— Excerpt —
Monday, Dec. 03, 1934
"I Hate You"
Sirs:
Please cancel my subscription to TIME and also to LETTERS.
Your insulting remarks about Senator Arthur R. Robinson of Indiana [TIME, Nov. 12], whom I greatly admire as a fearless and honorable gentleman, has finished TIME for me. . . . You display the same gratitude and loyalty as the average laboring man. I hate you. . . .
In times like these one appreciates more than ever the Saturday Evening Post. . . .
ALMA I. SINCLAIR
Louisville, Ky.
Dizzard
Sirs:
Some tome, it is. Pages, 2,956; avoirdupois, 11 lb., 9 oz.
According to its title-page, its purport: "Designed to Give, in Complete and Accurate Statements, in the Light of the Most Recent Advances in Knowledge, in the Readiest Form lor Popular Use, the Orthography, Pronunciation, Meaning, and Etymology of All the Words, and the Meaning of Idiomatic Phrases, in the Speech and Literature of the English-Speaking Peoples."
Its current use in our establishment, to follow TIME'S omniscience in etymology.
And yet, no dizzard, sly or otherwise! How come?
FAYETTE SOULE
Lillian, Ala.
Let Reader Soule see p. 761 of the 3,350-page, 17 lb. 10 oz., New Merriam Webster for "dizzard: a jester, a fool, a blockhead."--ED.
Slipping Barrymore
Sirs:
Reference made to Columbia's row of hits needs some correcting [TIME, Nov. 12].
You included Twentieth Century as one of the trio. I think Columbia would rather substitute Lady for a Day for the John Barrymore picture.
Twentieth Century was not even a good grosser. Even Columbia's luck for taking slipping stars and rebuilding them couldn't affect Barrymore's box office ability. Barrymore may remain a starring figure, but as far as the box office is concerned, he has never proved the sensation most people think they believe he is.
HERBERT M. MILLER
Managing Editor
Jay Emanuel Publications Philadelphia, Pa.
Guilty as Rapist? (Cont'd)
Sirs:
Would like your subscriber, who suggested in TIME, Nov. 12, that the judges and physicians who refused to aid the little girl in her misfortune of "Involuntary Motherhood" are as guilty and be given the same punishment as the offender, to know I agree with him.
If this is impossible "judicially," I feel they should be boycotted in their respected professions.
(MRS.) EDITH C. MCCLENAGHAN
Penfield, Pa.
. . .
Sirs:
Some day we will come to the knowledge that all motherhood to be effective in producing right-minded and right-bodied children must be voluntary in the female. . . .
Yes, reader Guy P. Rego is right as to the guilt of the asinine system and the judges thereof, who would prolong a wrong merely because it had started.
R. J. CALLMAN
Tupelo, Miss.
Overlooked by Readers Rego, McClenaghan and Callman is the fact that under Colorado law abortion is a crime unless two reputable physicians declare it necessary for health and safety of the mother. In the case of Denver's 12-year-old victim of rape (TIME, Oct. 22), the role of Juvenile Judge Stanley H. Johnson was that of guardian. He could consent to an abortion, if the physicians he readily called in advised it; but he could not order it. Off the bench, Judge Johnson has boldly attacked the laws on birth control and abortion.--ED.

— Information shown —

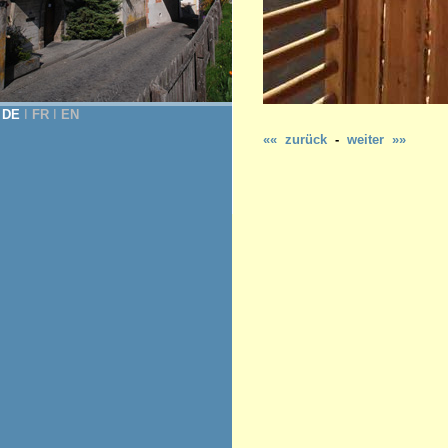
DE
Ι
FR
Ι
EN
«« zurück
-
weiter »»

...

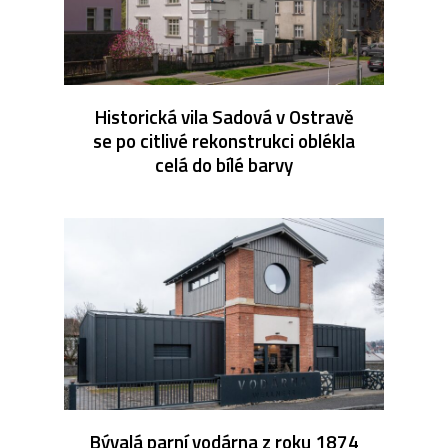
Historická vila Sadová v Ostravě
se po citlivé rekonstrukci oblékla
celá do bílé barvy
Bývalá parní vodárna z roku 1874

— Task 1 —
From the 1934 TIME letters page, list the name signed at the end of each reader's letter.
— Task 2 —
Carry the 1934 TIME letters page forward past the editor's note on the Colorado case.
The entries are not needed here.

— Response box 1 —
ALMA I. SINCLAIR
FAYETTE SOULE
HERBERT M. MILLER
(MRS.) EDITH C. MCCLENAGHAN
R. J. CALLMAN

— Response box 2 —
. . .
Sirs:
I beg to disagree with your correspondent, Guy P. Rego, in his contention that the judges and the physicians . . . should be punished as assistant "rapists." . . . Rather, these men are to be commended for upholding the fundamental right to life in the face of severe emotional criticism. . . .
To take the life of a child by the "simple operation" of abortion is murder. To commit murder for the purpose of saving an unmarried woman to respectable society is decidedly a contradiction betraying a rather warped estimation of respectability. . . .
FRANK B. FLYNN
Detroit, Mich.
. . .
Sirs:
. . . Has my fellow reader ever heard of the commandment, "Thou shalt not kill?". . . Would anyone contend that abortion is anything but cold-blooded murder? . . .
Will people never stop calling conscientious, God-fearing men oldfashioned?
WALTER WILDERMANN
Weehawken, N. J.
. . .
Sirs:
... To me, a mother out of wedlock need not be saved to our "respectable society," for there is no sin in childbirth, and I would not assert that she was a sinner to be so fortunate as to be a mother without a marriage license. . . .
But perhaps I am not respectable. Maybe, but, to oblige Guy P. Rego, I would become a criminal if I operated as he would have us doctors do to save a mother for "respectable society and really we cannot oblige him because of the U. S. law and our own ethical rules and personal objections to do the dirty work for his society.
W. CHALMERS-FRANCIS, M. D.
Los Angeles, Calif.
--(.)--
Man of the Year
Sirs:
Following out your invitation of Nov. 19, I beg to place in nomination as the "Man of the Year," the Honorable James A. Farley, Postmaster General of the U. S.
The first Postmaster General since Burleson to balance the budget, and with a $12,000,000. surplus at that, Mr. Farley also piloted the Democratic Party to unprecedented political heights. . . .
MAURICE S. SHEEHY, Ph. D.
Director Survey Council
Catholic University of America
Washington, D. C.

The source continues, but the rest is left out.